● **Extract provided**
French-headquartered investment bank Natixis has predicted this coming winter will need to be extreme for the oversupply to end.
The Big 4 importers – Japan, China, South Korea and Taiwan – will be buying. But supply will grow faster than demand. Why?
It blamed abundant storage, a higher contracted position and a maturing Chinese market. Previous winters left China undersupplied but it has learnt its lessons from last time.
Additionally, China is prioritising its own domestic gas sector and is diversifying its suppliers. It is particularly reliant on Gazprom’s Power of Siberia Pipeline.
South Korean demand for LNG had actually grown in the last year, to 17 per cent. But it is also diversifying energy sources, delving into nuclear.
Winters are particularly severe in northern Asian regions requiring a greater range of energy sources and quantity. But Natixis declared that Asian winter demand would be “no panacea for oversupplied natural gas markets”.

● **Prompt 1**
Shorten the paragraph of the LNG oversupply extract that begins "Winters are particularly severe", keeping its main facts.

● **Data for analysis**
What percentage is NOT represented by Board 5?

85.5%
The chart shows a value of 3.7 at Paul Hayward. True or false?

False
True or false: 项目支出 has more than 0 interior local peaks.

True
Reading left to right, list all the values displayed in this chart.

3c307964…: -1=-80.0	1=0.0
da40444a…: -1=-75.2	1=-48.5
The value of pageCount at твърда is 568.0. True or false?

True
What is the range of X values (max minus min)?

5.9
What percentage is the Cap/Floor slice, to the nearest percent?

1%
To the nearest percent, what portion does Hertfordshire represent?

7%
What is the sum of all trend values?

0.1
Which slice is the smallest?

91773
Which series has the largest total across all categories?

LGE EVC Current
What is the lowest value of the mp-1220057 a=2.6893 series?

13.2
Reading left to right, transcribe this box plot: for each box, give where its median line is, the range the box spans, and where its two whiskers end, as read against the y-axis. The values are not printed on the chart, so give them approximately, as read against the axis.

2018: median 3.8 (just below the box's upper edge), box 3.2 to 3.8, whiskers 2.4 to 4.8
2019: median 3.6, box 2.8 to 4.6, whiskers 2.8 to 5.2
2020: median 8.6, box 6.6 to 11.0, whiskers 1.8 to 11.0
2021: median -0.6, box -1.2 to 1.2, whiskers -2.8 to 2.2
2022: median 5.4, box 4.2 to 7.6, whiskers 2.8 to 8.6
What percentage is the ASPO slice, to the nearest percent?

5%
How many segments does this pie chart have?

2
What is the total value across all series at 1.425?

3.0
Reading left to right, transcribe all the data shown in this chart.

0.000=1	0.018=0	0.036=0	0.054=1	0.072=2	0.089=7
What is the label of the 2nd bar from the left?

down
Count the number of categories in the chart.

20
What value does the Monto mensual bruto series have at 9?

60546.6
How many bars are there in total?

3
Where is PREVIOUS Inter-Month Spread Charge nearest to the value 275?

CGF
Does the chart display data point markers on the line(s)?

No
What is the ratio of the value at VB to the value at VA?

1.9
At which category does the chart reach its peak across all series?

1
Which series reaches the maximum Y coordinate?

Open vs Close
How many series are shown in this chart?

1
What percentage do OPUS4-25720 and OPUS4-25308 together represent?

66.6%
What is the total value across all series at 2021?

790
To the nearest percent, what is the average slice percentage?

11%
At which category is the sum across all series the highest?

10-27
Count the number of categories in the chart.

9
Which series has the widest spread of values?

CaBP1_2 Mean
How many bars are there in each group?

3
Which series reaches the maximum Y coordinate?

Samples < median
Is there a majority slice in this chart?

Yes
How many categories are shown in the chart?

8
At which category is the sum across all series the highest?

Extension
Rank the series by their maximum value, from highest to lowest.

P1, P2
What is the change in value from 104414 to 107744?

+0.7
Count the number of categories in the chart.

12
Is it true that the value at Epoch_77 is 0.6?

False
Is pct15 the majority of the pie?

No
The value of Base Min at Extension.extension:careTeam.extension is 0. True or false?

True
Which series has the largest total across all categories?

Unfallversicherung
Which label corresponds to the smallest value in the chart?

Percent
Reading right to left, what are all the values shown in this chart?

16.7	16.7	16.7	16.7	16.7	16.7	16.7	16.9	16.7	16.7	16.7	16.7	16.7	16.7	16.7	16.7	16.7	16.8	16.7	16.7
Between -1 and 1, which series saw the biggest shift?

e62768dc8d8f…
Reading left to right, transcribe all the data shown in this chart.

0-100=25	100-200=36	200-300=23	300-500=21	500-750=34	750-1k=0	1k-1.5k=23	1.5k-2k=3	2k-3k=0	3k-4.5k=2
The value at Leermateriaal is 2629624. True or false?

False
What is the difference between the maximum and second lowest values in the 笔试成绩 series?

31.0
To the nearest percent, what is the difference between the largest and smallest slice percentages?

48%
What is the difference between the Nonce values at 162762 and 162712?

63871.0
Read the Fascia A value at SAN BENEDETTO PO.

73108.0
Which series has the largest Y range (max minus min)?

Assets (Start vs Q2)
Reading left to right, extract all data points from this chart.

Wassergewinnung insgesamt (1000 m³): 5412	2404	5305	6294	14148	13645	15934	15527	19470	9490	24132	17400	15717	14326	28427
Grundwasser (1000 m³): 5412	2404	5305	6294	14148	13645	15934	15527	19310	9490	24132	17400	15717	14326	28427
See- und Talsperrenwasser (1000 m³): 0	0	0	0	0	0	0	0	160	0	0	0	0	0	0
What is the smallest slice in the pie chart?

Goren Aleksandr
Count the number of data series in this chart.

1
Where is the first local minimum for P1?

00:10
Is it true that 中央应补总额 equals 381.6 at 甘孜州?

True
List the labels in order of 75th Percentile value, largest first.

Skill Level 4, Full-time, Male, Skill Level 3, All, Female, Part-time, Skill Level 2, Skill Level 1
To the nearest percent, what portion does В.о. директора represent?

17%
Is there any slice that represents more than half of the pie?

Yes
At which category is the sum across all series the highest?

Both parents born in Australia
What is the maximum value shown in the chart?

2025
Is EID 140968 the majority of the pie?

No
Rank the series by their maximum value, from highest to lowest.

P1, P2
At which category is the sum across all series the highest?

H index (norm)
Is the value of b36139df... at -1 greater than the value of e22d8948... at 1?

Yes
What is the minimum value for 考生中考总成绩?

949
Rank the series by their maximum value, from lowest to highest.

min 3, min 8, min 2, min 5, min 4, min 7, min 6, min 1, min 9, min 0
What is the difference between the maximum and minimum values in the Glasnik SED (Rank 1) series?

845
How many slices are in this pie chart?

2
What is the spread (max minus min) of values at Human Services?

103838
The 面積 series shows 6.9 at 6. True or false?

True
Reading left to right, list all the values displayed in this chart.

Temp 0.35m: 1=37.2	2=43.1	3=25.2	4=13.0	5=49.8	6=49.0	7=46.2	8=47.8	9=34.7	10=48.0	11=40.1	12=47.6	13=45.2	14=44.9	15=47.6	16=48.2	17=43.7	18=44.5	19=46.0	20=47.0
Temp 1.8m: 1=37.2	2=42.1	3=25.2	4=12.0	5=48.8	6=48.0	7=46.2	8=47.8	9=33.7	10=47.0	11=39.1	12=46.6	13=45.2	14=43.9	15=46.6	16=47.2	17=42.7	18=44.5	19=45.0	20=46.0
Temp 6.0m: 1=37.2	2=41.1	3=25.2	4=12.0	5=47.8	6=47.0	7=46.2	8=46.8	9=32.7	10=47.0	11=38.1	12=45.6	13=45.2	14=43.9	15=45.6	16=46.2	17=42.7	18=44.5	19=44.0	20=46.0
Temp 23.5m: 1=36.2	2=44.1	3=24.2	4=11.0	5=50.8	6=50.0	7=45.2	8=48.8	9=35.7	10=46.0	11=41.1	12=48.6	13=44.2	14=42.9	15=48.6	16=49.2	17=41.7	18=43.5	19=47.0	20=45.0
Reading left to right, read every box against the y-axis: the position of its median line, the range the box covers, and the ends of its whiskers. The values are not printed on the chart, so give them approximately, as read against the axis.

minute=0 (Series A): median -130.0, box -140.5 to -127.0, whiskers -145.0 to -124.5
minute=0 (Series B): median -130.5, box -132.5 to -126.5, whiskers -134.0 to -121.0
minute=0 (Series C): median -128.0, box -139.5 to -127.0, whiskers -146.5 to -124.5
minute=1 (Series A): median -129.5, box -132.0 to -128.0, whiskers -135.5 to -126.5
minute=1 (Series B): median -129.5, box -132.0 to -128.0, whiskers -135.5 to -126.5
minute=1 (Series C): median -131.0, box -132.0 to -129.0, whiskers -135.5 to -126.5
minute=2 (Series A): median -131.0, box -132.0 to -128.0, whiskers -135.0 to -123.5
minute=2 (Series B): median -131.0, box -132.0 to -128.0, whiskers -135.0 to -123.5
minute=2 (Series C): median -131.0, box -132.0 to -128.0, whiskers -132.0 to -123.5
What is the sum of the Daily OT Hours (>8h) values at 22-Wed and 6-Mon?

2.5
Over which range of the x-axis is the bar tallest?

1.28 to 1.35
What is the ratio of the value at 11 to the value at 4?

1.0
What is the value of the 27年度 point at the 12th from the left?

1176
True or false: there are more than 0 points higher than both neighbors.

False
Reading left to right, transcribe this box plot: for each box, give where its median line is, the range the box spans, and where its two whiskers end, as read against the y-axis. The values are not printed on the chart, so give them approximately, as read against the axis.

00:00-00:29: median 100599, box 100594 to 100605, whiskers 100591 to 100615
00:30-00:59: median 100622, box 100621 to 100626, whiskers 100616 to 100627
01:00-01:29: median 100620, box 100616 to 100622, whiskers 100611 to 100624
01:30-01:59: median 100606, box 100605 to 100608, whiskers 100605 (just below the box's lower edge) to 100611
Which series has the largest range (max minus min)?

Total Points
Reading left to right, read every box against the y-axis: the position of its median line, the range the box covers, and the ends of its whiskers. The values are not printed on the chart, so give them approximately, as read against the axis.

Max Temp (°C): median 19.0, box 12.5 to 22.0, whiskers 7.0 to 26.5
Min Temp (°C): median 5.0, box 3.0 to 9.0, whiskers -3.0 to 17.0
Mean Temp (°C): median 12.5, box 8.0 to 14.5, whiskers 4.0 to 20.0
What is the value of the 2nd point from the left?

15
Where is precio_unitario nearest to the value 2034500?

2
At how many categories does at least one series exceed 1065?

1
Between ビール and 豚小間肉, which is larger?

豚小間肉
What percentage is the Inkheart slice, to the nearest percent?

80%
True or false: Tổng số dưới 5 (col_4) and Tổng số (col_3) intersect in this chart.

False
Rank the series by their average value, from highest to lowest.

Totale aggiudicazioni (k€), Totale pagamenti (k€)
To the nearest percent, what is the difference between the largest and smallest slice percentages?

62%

● **Prompt 2**
Reproduce the listing verbatim, starting at its first line and ending at the line containing "What percentage is the Cap/Floor".

● **Task answer 1**
Harsh northern Asian winters call for more energy and a wider range of sources, yet Natixis said Asian winter demand would be "no panacea for oversupplied natural gas markets".

● **Task answer 2**
What percentage is NOT represented by Board 5?

85.5%
The chart shows a value of 3.7 at Paul Hayward. True or false?

False
True or false: 项目支出 has more than 0 interior local peaks.

True
Reading left to right, list all the values displayed in this chart.

3c307964…: -1=-80.0	1=0.0
da40444a…: -1=-75.2	1=-48.5
The value of pageCount at твърда is 568.0. True or false?

True
What is the range of X values (max minus min)?

5.9
What percentage is the Cap/Floor slice, to the nearest percent?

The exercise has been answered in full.